The Health Risks of Abusing Pseudoephedrine
There are over the counter and prescription cold medications on the market that contain pseudoephedrine, a chemical needed to produce methamphetamine. By itself - that is, not converted into methamphetamine - it is a stimulant that can cause greatly speeded heart rate, irregular heart beat, seizures, hallucinations and high blood pressure.
When combined with the abuse of other drugs, it can help trigger the paranoid psychosis that is so common to heavy methamphetamine abuse. Used with alcohol or central nervous system depressants like sedatives, a person could suffer an overload of respiratory depression that could prove fatal.
Pseudoephedrine causes the vascular system to constrict, which increases the blood pressure. In the bowel, the reduction in blood flow to the bowel can cause serious problems such as appendicitis or even gangrene. A person may suffer chronic abdominal pain but it can be difficult to identify the source, particularly as many people who abuse drugs do not want to tell medical doctors. If the damage is not correctly identified, the mortality rate is 90%.
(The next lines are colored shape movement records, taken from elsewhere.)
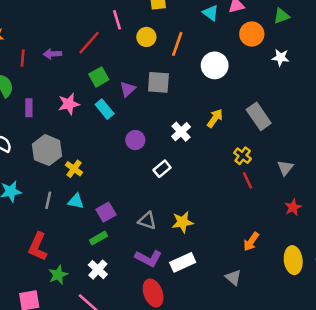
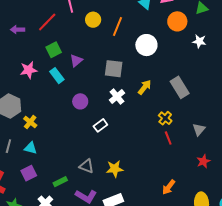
gray square: (158, 82) -> (114, 69), moved
purple square: (106, 212) -> (29, 173), moved
green rectangle: (99, 238) -> (60, 182), moved

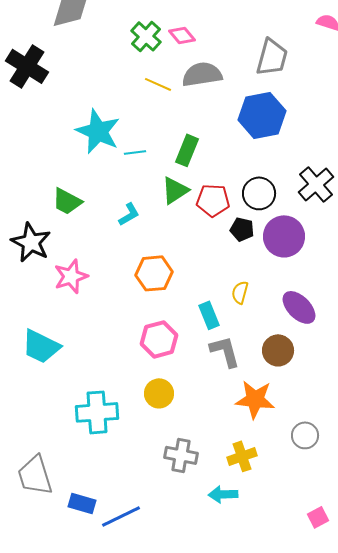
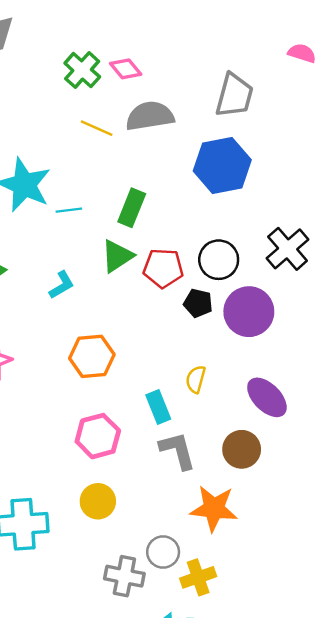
gray circle: (305, 435) -> (163, 552), moved

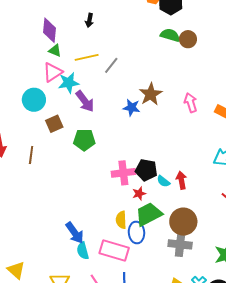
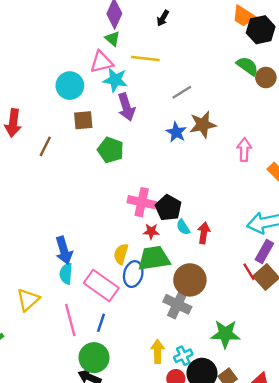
gray line: (111, 65) -> (182, 92), moved

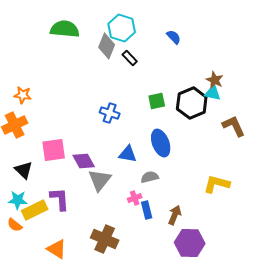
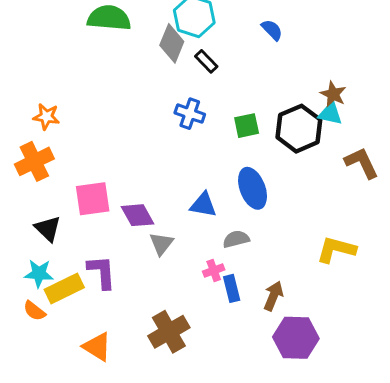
blue cross: (110, 113) -> (190, 114), moved
gray triangle: (100, 180) -> (161, 244), size x0.7
brown cross: (105, 239) -> (169, 332), turned 36

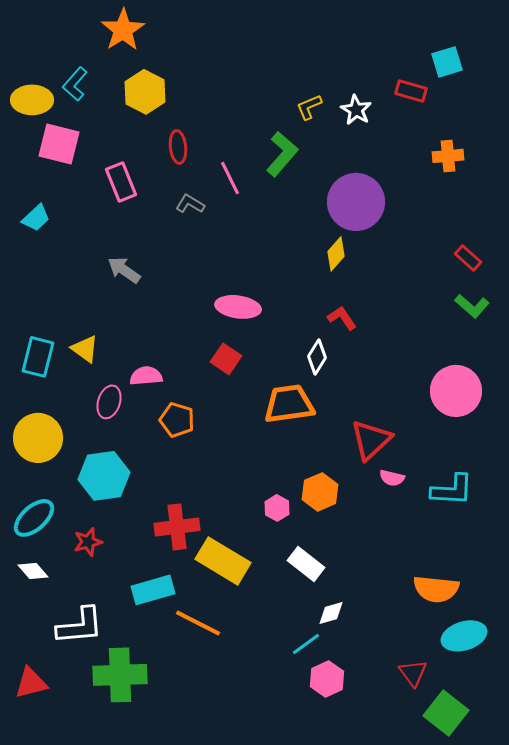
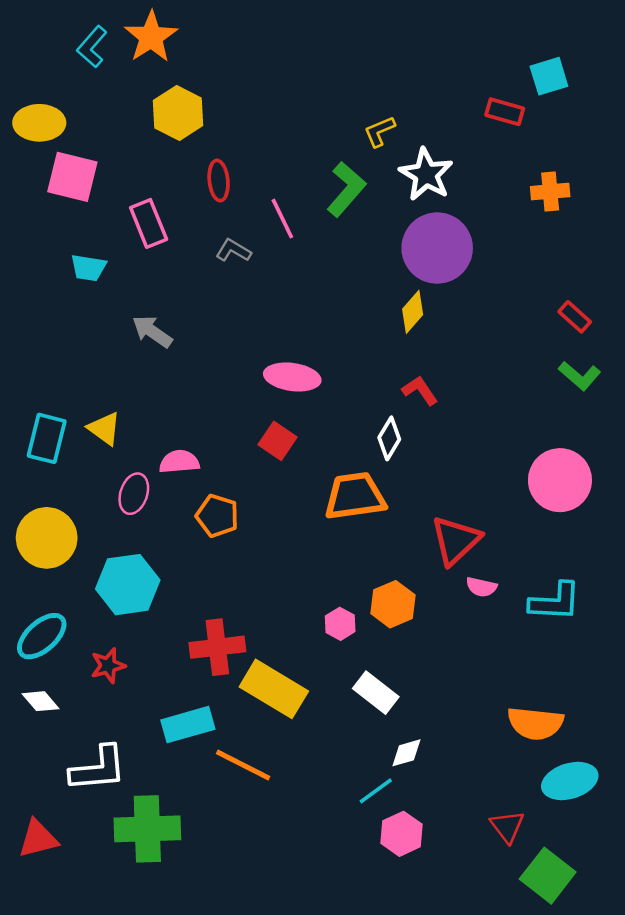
cyan L-shape: (75, 84) -> (92, 47), moved
white star: (356, 110) -> (426, 174), moved, size x1.4
cyan trapezoid: (36, 218) -> (88, 268), moved, turned 52

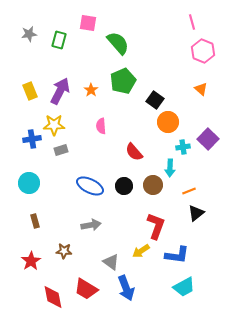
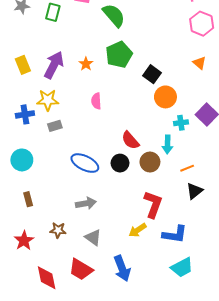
red semicircle: (134, 152) -> (130, 140), moved
gray triangle: (111, 262) -> (93, 237), moved

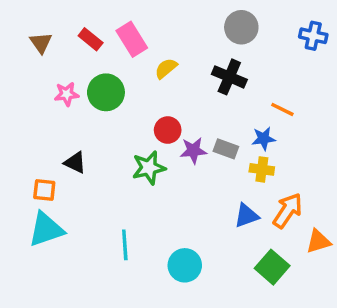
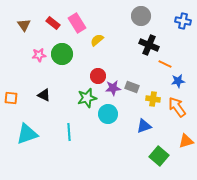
black cross: (229, 77) -> (149, 45), moved
blue star: (264, 139) -> (178, 81), moved
orange square: (44, 190) -> (11, 98), moved
orange arrow: (288, 211) -> (177, 107), moved, turned -70
cyan line: (125, 245) -> (69, 132), moved
cyan circle: (185, 265) -> (108, 114), moved

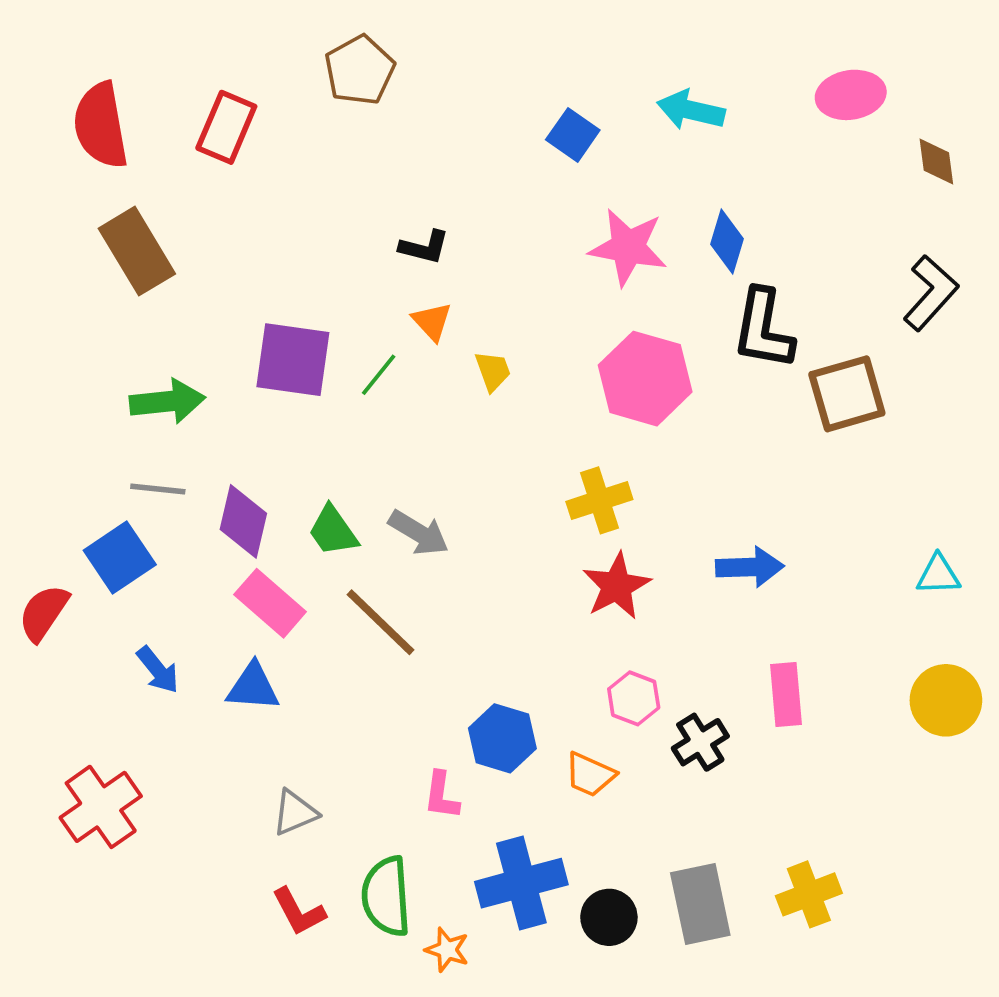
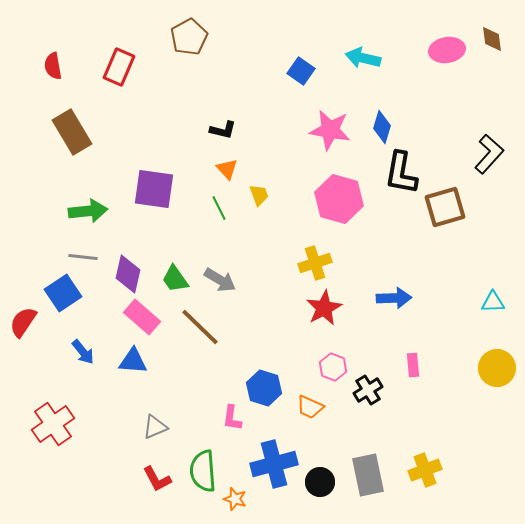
red semicircle: (101, 125) -> (53, 66), size x0.6
brown diamond: (936, 162) -> (492, 39), moved
green line: (379, 375) -> (219, 208), moved, turned -65
pink rectangle: (786, 695) -> (413, 365), size x0.7

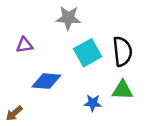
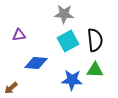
gray star: (68, 18) -> (64, 14), moved
blue star: (93, 103) -> (72, 80), size x1.5

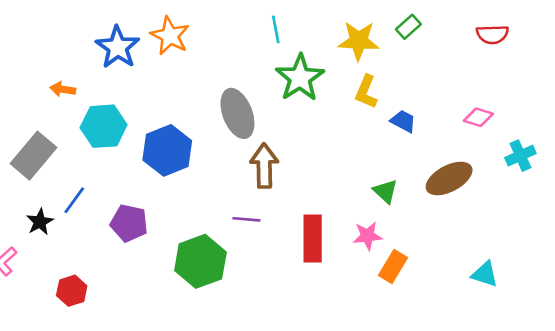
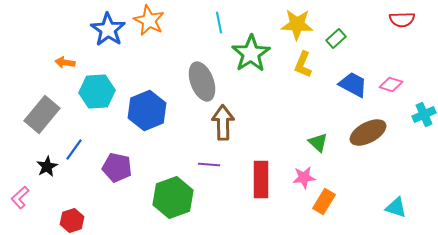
green rectangle: (408, 27) -> (336, 38), moved
cyan line: (276, 29) -> (219, 22), moved
blue trapezoid: (403, 121) -> (353, 84), moved, size x1.4

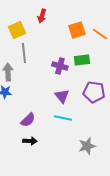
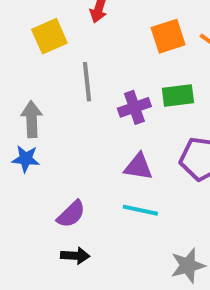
gray line: (24, 53) -> (87, 82), moved
purple cross: (60, 66) -> (134, 107), turned -35
purple triangle: (62, 96) -> (138, 167), turned -42

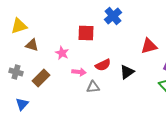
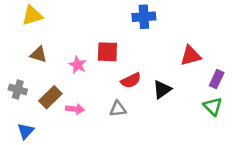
blue cross: (113, 16) -> (144, 17), turned 36
yellow triangle: (19, 26) -> (32, 15), moved
red square: (86, 33) -> (107, 52), moved
pink arrow: (79, 72) -> (75, 109), moved

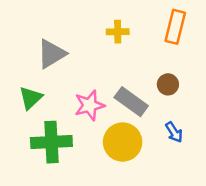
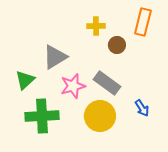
gray triangle: (51, 54) -> (55, 57), moved
brown circle: (168, 84) -> (117, 45), moved

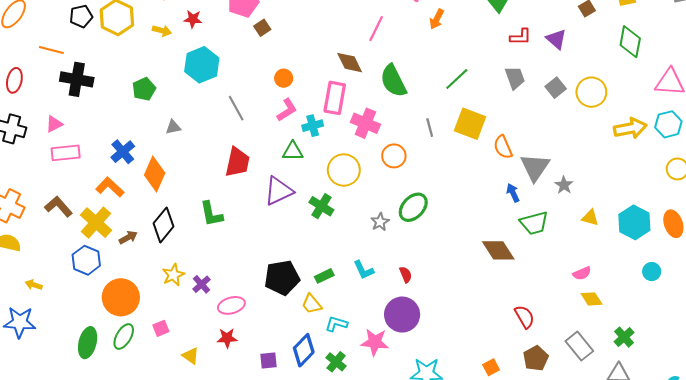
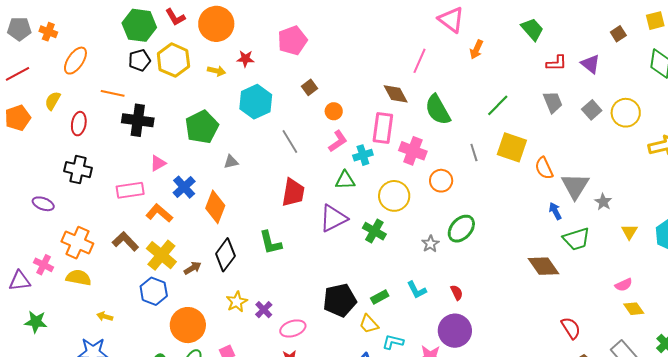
brown square: (262, 28) -> (310, 87), moved
green pentagon: (144, 89) -> (202, 127), size x1.5
pink triangle: (54, 124) -> (158, 163), moved
orange L-shape: (110, 187) -> (159, 213), moved
yellow triangle: (590, 218) -> (629, 232), turned 48

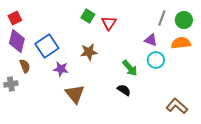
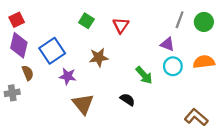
green square: (88, 16) -> (86, 21), moved
orange semicircle: (181, 43) -> (204, 62), moved
black semicircle: (124, 90) -> (127, 100), moved

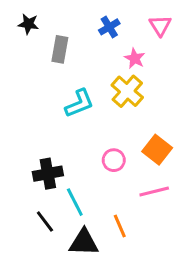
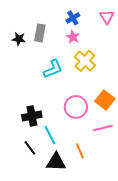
black star: (28, 24) -> (19, 39), moved
pink star: (135, 58) -> (73, 37), moved
pink circle: (114, 160) -> (76, 107), size x1.5

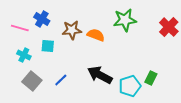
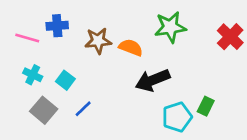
blue cross: (42, 19) -> (57, 26), turned -35
cyan square: (48, 46) -> (65, 80), moved, turned 32
black arrow: (100, 75) -> (153, 80), moved, turned -50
Even normal use of pseudoephedrine can result in hallucinations and convulsions. The higher dosages of abuse make these effects even more likely.
Because pseudoephedrine causes blood vessels to constrict, it can severely affect a developing fetus. The growing baby is dependent on the mother’s blood supply for normal development. If this blood supply is interfered with, deformities like gastroschisis can result. Gastroschisis is a condition in which the intestines partly or fully protrude outside the baby’s abdomen through a small or large opening. This condition often means that a baby is born prematurely and that is often has heart defects as well. Gastroschisis results from a disturbance of the mother’s vascular system in the first 10 weeks of pregnancy. In a study of 206 infants with this or a similar condition, a definite link to pseudoephedrine early in pregnancy was found.